Minnesota Twins – No. 68
- Coach
- Born: December 9, 1985 (age 40) Jeddah, Saudi Arabia

Teams
- As coach San Francisco Giants (2020–2025); Minnesota Twins (2026–present);

= Mark Hallberg =

American baseball coach (born 1985)

Marcus T. Hallberg (born December 9, 1985) is an American professional baseball bench coach in Major League Baseball (MLB) for the Minnesota Twins. A former infielder. During his junior and senior seasons in high school, Hallberg did not strike out once. He then batted .362 in his three-year college career. In 2006, he was the toughest batter in the NCAA to strike out, at once every 36 at-bats. The Arizona Diamondbacks selected Hallberg in the ninth round of the 2007 MLB draft. He played five seasons in the minor leagues, before turning to coaching and managing. He previously served as the first base coach for the San Francisco Giants.

==Early years==
Hallberg was born in Jeddah, Saudi Arabia. His parents were teachers who lived abroad; Hallberg spent his first eight years living in Jeddah and Riyadh in Saudi Arabia and another five years living in Islamabad, Pakistan. Hallberg moved from Islamabad to Barron, Wisconsin before his sophomore year at Barron High School.

==High school career==
Hallberg graduated from Barron High School, batting .455 in his high school career. During his junior and senior seasons in high school, Hallberg did not strike out once. As a senior, he had a 5–0 win–loss record with an 0.80 earned run average as a pitcher. He was named All-State three times, and was the 2004 Northwest Wisconsin Player of the Year. In soccer, he led the state in scoring as a senior, with 45 goals. He was inducted into Barron High School's Wall of Honor on December 22, 2017.

==College career==
Hallberg attended the University of Illinois Chicago for two years, where he played college baseball for the Illinois-Chicago Flames. In his freshman year for the Flames in 2005, he was the fourth-toughest hitter in the nation to strike out, and batted .354, while leading the league in hits (84) and runs (54). He was named to the 2005 Horizon League All-Newcomer Team, and named a 2005 Louisville Slugger Freshman All-American by Collegiate Baseball. In 2006, he was the toughest batter in the NCAA to strike out, at once every 36 at bats, and had a .373/.462/.512 slash line. He was named All-Horizon League First Team in both 2005 and 2006.
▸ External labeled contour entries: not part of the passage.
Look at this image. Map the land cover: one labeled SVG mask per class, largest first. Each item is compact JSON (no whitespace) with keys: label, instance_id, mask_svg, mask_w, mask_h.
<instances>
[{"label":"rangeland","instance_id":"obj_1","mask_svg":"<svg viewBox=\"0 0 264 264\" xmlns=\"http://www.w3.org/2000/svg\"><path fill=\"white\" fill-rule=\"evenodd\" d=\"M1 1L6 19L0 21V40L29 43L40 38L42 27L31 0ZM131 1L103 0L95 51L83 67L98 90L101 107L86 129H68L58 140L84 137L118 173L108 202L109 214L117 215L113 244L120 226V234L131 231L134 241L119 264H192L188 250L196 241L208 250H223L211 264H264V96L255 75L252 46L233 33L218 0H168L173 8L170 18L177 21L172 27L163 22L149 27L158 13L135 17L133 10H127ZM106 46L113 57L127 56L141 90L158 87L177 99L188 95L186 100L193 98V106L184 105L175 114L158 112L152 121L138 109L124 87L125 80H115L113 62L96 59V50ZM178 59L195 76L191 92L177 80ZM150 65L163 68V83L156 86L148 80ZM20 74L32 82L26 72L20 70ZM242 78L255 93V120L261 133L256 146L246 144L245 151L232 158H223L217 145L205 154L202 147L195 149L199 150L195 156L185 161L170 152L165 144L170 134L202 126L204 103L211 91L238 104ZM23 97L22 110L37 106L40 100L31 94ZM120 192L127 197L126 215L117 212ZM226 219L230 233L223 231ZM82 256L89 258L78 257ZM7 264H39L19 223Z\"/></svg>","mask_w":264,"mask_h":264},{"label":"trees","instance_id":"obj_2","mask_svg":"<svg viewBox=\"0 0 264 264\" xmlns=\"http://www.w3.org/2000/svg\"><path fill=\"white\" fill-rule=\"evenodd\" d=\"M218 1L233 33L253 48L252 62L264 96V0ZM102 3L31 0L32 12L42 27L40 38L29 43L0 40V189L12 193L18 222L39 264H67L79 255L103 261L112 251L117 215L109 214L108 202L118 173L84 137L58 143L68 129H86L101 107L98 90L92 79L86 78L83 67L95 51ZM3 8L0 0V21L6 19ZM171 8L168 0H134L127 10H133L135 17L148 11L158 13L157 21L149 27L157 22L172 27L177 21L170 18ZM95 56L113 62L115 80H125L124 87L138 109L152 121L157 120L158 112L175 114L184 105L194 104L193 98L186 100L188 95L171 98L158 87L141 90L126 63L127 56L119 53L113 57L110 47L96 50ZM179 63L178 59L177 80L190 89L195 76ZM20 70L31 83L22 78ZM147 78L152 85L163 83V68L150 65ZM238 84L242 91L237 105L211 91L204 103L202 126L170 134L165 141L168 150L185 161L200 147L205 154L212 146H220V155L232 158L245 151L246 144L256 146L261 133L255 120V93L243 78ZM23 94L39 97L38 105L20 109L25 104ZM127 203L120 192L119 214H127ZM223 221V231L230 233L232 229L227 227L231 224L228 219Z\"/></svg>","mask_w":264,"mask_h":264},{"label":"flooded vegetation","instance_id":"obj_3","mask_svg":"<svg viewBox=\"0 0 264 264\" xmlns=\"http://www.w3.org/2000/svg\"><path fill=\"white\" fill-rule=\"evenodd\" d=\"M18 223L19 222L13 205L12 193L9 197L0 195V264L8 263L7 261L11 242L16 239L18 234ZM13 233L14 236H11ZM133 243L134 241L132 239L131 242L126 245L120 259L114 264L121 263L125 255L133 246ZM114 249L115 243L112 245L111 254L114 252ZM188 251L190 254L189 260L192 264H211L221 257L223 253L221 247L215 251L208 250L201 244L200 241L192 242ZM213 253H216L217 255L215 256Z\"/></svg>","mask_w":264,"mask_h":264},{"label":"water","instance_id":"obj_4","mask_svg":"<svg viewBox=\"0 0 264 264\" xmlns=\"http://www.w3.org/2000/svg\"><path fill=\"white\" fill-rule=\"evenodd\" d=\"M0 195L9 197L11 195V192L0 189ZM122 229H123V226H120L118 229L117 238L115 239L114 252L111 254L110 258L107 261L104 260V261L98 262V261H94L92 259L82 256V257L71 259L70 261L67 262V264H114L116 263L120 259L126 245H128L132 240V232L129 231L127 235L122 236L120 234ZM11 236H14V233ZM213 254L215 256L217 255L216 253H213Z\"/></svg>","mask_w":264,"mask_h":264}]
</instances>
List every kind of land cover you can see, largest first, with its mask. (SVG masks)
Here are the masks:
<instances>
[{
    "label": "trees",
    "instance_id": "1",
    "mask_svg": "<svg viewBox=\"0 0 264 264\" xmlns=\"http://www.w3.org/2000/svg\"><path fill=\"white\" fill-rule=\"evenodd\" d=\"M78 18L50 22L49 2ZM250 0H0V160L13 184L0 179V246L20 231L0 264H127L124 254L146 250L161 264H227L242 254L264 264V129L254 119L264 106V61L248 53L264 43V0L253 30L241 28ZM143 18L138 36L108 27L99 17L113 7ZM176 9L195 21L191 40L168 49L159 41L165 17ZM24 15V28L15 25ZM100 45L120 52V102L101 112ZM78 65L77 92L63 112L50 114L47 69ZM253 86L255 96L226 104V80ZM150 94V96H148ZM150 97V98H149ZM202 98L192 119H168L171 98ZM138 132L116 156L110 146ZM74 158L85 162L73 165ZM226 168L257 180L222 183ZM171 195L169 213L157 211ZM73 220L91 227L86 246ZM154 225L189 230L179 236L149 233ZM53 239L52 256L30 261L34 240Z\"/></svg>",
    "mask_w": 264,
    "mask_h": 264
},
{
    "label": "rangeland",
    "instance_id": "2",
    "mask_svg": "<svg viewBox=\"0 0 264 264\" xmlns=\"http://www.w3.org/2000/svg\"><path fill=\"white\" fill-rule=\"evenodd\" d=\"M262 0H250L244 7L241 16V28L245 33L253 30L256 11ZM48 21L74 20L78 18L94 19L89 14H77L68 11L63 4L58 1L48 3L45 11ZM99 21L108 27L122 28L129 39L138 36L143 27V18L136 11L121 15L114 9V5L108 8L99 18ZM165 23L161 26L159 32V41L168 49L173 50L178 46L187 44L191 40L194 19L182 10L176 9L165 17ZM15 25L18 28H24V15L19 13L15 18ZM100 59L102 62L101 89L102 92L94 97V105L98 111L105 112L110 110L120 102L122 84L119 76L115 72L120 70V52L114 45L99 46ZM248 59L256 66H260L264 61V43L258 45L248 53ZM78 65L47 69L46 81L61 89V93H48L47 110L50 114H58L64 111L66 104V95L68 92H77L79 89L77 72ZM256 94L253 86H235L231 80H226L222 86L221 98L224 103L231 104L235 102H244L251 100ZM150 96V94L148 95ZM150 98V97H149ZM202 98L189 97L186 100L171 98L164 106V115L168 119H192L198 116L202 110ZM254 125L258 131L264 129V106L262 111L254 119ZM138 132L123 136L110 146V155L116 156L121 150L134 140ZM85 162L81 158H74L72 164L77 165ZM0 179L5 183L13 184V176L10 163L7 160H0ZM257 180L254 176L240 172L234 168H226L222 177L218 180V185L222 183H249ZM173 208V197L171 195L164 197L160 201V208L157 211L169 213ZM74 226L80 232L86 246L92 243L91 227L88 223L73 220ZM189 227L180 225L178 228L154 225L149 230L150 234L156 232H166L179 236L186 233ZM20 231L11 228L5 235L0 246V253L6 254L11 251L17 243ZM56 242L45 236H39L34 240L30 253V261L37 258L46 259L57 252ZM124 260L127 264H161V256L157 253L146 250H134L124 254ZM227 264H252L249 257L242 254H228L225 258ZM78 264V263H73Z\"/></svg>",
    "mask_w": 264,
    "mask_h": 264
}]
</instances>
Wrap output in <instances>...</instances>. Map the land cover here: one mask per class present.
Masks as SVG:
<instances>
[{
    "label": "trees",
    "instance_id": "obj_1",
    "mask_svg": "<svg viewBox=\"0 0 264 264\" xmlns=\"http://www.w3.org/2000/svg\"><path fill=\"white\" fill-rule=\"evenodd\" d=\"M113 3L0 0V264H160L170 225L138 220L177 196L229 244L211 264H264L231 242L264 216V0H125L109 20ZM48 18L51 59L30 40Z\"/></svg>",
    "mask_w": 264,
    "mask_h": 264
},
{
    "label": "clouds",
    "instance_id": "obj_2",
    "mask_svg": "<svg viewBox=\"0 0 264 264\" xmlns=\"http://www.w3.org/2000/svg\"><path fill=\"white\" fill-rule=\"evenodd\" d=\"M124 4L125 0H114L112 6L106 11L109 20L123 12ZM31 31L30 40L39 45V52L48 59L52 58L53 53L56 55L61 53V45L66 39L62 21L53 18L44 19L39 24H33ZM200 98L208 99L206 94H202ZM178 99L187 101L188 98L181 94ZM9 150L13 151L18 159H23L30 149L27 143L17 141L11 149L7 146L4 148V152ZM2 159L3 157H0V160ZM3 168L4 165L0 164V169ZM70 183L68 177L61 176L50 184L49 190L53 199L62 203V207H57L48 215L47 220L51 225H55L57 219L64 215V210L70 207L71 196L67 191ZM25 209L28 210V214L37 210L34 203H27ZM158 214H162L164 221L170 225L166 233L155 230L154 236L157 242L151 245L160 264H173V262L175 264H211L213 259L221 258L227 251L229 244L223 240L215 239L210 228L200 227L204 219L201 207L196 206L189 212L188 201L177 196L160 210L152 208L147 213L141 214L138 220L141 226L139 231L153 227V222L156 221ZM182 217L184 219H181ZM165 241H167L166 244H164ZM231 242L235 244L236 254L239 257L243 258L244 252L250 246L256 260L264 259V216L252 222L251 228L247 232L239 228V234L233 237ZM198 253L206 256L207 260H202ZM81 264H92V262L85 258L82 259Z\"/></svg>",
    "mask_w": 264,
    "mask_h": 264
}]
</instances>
Hallberg transferred to Florida State University to play for the Florida State Seminoles for his junior year, and in 2007 Hallberg slashed .360/.447/.476 in 250 at bats, while playing shortstop. He was selected as All-Conference First Team for the Atlantic Coast Conference, Third Team All-American by the American Baseball Coaches Association, and All-American Honorable Mention by Ping. Overall, he had a .362/.438/.486 slash line for his college career.

==Minor league career==
The Arizona Diamondbacks selected Hallberg in the ninth round, with the 283rd overall selection, of the 2007 Major League Baseball draft, and he signed for a signing bonus of $95,000 and played in Minor League Baseball within the Diamondbacks' farm system. He was the 2008 Hawaii Winter Baseball Most Valuable Player, playing for the West Oahu CaneFires, for whom he batted .362 while playing primarily second base.

In Hallberg's minor-league career, he played 221 games at second base, 168 games at shortstop, and 121 games at third base. In five minor-league seasons, in which he played as high as Triple-A, he batted .277, retiring after a season in which he had a nagging painful throwing arm injury through which he played.

==Coaching and managing career==
After he retired as a player in April 2012, Hallberg coached the River Falls High School baseball team as he finished his Bachelors degree. From 2014 to 2017, he was assistant coach of the Orleans Firebirds of the Cape Cod Baseball League. He coached for the Salem-Keizer Volcanoes in 2018 and was their manager in 2019. He previously worked as a teacher and recreational coordinator at the American School of Dubai from 2016-2020.

===San Francisco Giants===
The San Francisco Giants hired Hallberg as an Assistant Coach in 2020, and he was named their Third Base Coach following the 2021 season.

On November 10, 2023, following the hiring of Matt Williams as the third base coach for the Giants, it was announced that Hallberg would be named first base coach for the 2024 season, replacing Antoan Richardson.

===Minnesota Twins===
On November 14, 2025, Hallberg was hired by the Minnesota Twins as their bench coach.

==Education==
Hallberg holds a Bachelor’s in Health and Human Performance (K-12 Teaching) and a Master’s in Business Administration (MBA).